The create path validates the name, category, frontmatter, content size, and name collision. It writes atomically, optionally scans the generated skill, and returns a structured JSON result.

That matters because skills are not just prompt snippets. They are file-system artifacts with layout, metadata, support files, and lifecycle management.

The default layout is:

~/.hermes/skills/
  my-skill/
    SKILL.md
    references/
    templates/
    scripts/
    assets/

This layout lets the agent keep the SKILL.md concise while moving bulky session details, fixtures, and reusable scripts into support directories.

12. Provenance: Background-Created vs User-Directed

Hermes tags write origin at the start of each run_conversation() call:

set_current_write_origin(
    getattr(self, "_memory_write_origin", "assistant_tool")
)

The background review fork sets:

review_agent._memory_write_origin = "background_review"
review_agent._memory_write_context = "background_review"

Then skill_manage checks that provenance:

if action == "create":
    if is_background_review():
        mark_agent_created(name)

This distinction is easy to miss but very important.

A foreground skill creation may be user-directed: “Create a skill for this.” That is the user’s artifact. A background-created skill is agent-generated procedural memory. The curator can treat those differently.

This is the kind of metadata that looks optional until you operate the system for months. Without provenance, you cannot safely answer questions like:

Which skills did the agent invent by itself?
Which skills are user-authored?
Which skills are safe candidates for auto-consolidation?
Which skills should be protected from cleanup?

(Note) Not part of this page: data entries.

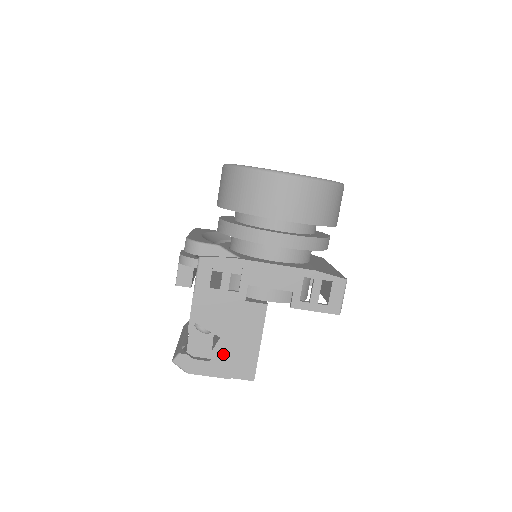
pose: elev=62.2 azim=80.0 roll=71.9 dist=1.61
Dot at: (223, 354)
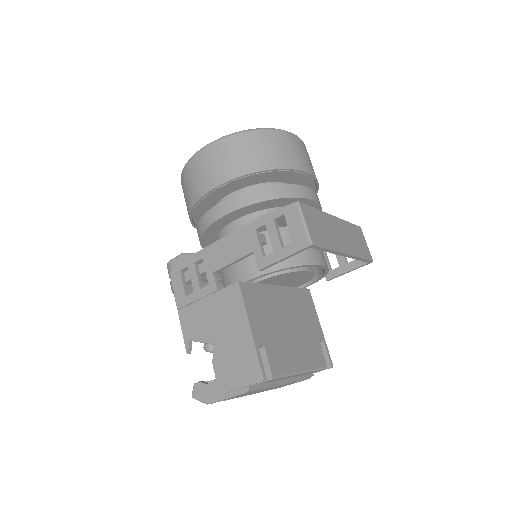
Dot at: (223, 362)
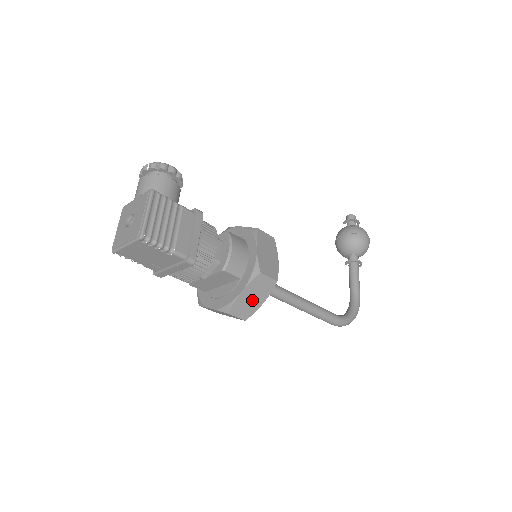
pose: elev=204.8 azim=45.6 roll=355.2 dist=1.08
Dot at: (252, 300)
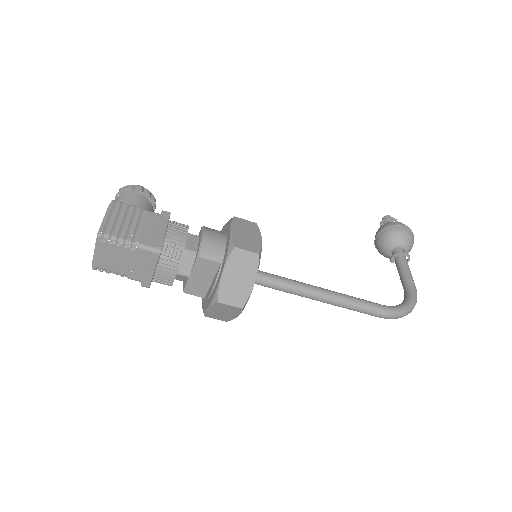
Dot at: (239, 281)
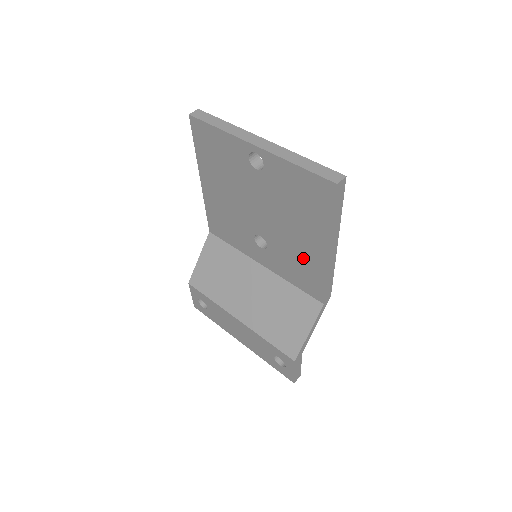
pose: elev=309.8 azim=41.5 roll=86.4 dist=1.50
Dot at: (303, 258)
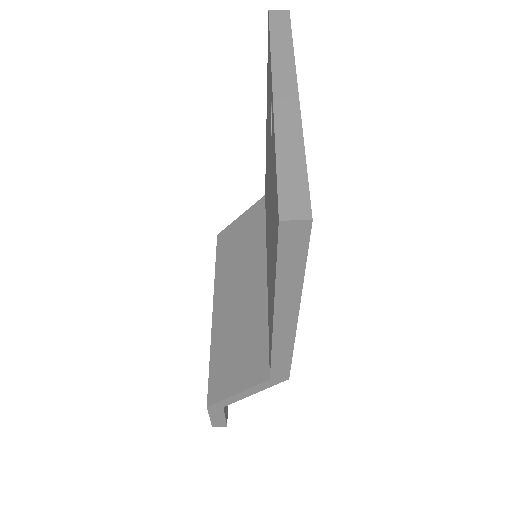
Dot at: (270, 301)
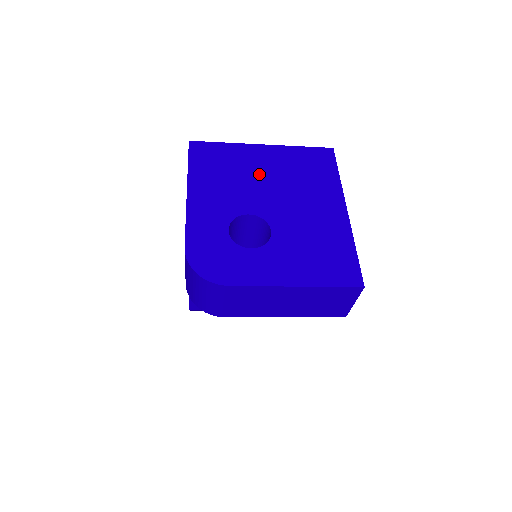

Self-improvement without provenance becomes unmaintainable accumulation.

13. Why the Review Fork Runs After the User Response

The timing is not incidental. Learning after response has three benefits:

Latency isolation. The user gets the answer when the work is done, not when the learning pass is done.
Attention isolation. The foreground model focuses on solving the task, not simultaneously producing a polished reusable procedure.
State quality. The review sees the complete arc: initial request, failed attempts, final solution, and user-visible outcome.

There is a cost: the background pass may miss nuance that the foreground model had in its working context. Hermes compensates by passing the full message snapshot and allowing foreground skill saves when obvious.

This is a common production pattern: put the optional quality-improvement work on the side path, but keep a manual/foreground escape hatch for high-signal events.

14. Why the Review Fork Is a Full `AIAgent`

Hermes could have implemented self-improvement as a plain LLM call:

summarize this transcript into a skill update

Instead, it creates another AIAgent.

That gives the review pass:

normal tool calling
the same memory/skill dispatch system
the same provider runtime
the same session-aware logging
the same error handling
the same structured tool result messages

The downside is complexity. A forked agent has to suppress status output, inherit credentials, avoid deadlocking on approvals, and avoid recursively triggering more review passes.

Hermes handles the recursion issue explicitly:

review_agent._memory_nudge_interval = 0
review_agent._skill_nudge_interval = 0

That prevents “review of the review” cascades.

My architectural read: using a full agent is the right call because the thing being built is not a summary string. It is a controlled mutation to a durable knowledge store. Tool semantics matter.

15. The Security Model

Self-improvement is a write path. Write paths need boundaries.

Hermes uses several:

Boundary	Implementation
Tool availability	Review fires only if `skill_manage` is valid
Tool whitelist	Background review can only use memory/skills
Action schema	`skill_manage` requires structured action arguments
Path validation	Support files must stay under allowed subdirectories
Atomic writes	Skill files are written via temp file + replace
Optional scanner	`skills.guard_agent_created` can scan agent-written skills
Provenance	Background-created skills are marked separately
Curator lifecycle	Agent-created skills can later be consolidated or pruned

There is an honest comment in tools/skill_manager_tool.py: the agent-created skill scanner is off by default because the same agent can already execute code through other tools. Turning on a scanner can add friction and false positives without changing the fundamental trust boundary.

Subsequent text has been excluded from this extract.